A Partida

A tarde havia acabado de cair. Estava quente como normalmente são as tardes de Agosto. Em poucos dias chegaria o dia em que havia deixado tudo para atrás e ido para aonde estava hoje. As pessoas que estavam agora em sua vida nunca saberiam de fato o que foi simplesmente ir.

Por vezes ela tenta mostrar que foi feliz, que não sofreu ao jogar tudo pro alto e simplesmente ir. Mas não foi, o problema não foi arrumar as malas, tirar tudo de um lugar e ir para outro, isso na verdade a empolgava, a enchia de sonhos, de expectativa.

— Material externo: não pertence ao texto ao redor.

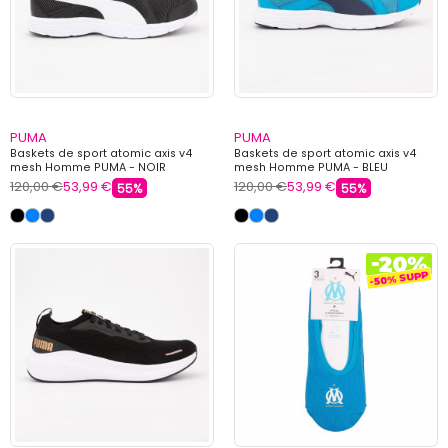
PUMA
PUMA
Baskets de sport atomic axis v4
Baskets de sport atomic axis v4
mesh Homme PUMA - NOIR
mesh Homme PUMA - BLEU
120,00 €
53,99 €
120,00 €
53,99 €
55%
55%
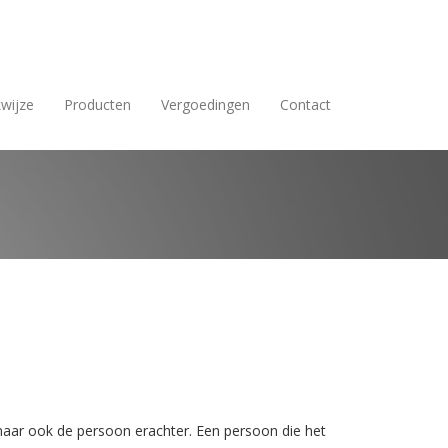
wijze
Producten
Vergoedingen
Contact
maar ook de persoon erachter. Een persoon die het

Sempre tivera a fama de ser desprendida das coisas, mas na verdade era mesmo, não era só a fama. Os amigos já estavam naquela fase de distanciamento e não doeria muito assim deixá-los sabia que por onde fosse conseguiria novos e eles sobreviveriam sem sua presença, ninguém era insubstituível.

Nada disso doeu ou doeria ela era resolvida com isso. O que doeu e dói até hoje é a partida eminente, o não pertencimento. Sou capaz de ver em seus olhos essa angustia que até hoje a aflige. Às vezes penso ir até lá colocar seu cabelo atrás de sua orelha e olhar bem fundo em seus olhos e dizer: “Não se sinta assim. Também passei por isso, vai passar”, mas como vejo que ela tenta esconder e os olhos destreinados por aqui não sabem enxergar, também acabo agindo como os demais. Vejo também que como eu, ela não pertenceria a lugar nenhum, já cortamos esse laço de uma vez e o não pertencimento muitas vezes é muito melhor que o pertencimento para outros como nós, mas para outros isso é um problema, como foi pra mim.

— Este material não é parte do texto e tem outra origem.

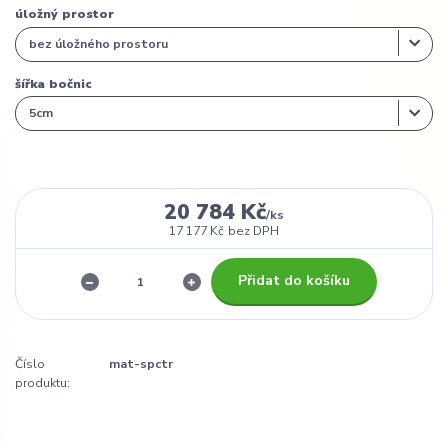
úložný prostor
šířka bočnic
20 784 Kč
/
ks
17 177 Kč
bez DPH
Přidat do košíku
Číslo
mat-spctr
produktu:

Diferente dela a partida chegou. Como foi da primeira vez troquei tudo de um lugar para o outro e pendurei a chave na maçaneta. Não me impediram, nem quem tinha o poder de impedir. Estou partindo. Acaricio seus cabelos e lhe dou um beijo na testa, vejo lagrimas em seu rosto e tendo dizer que dará tudo certo, mas um bolo se forma em minha garganta e antes que seja tarde me vou.

Como disse a partida sempre esteve eminente como estão nos olhos dela agora.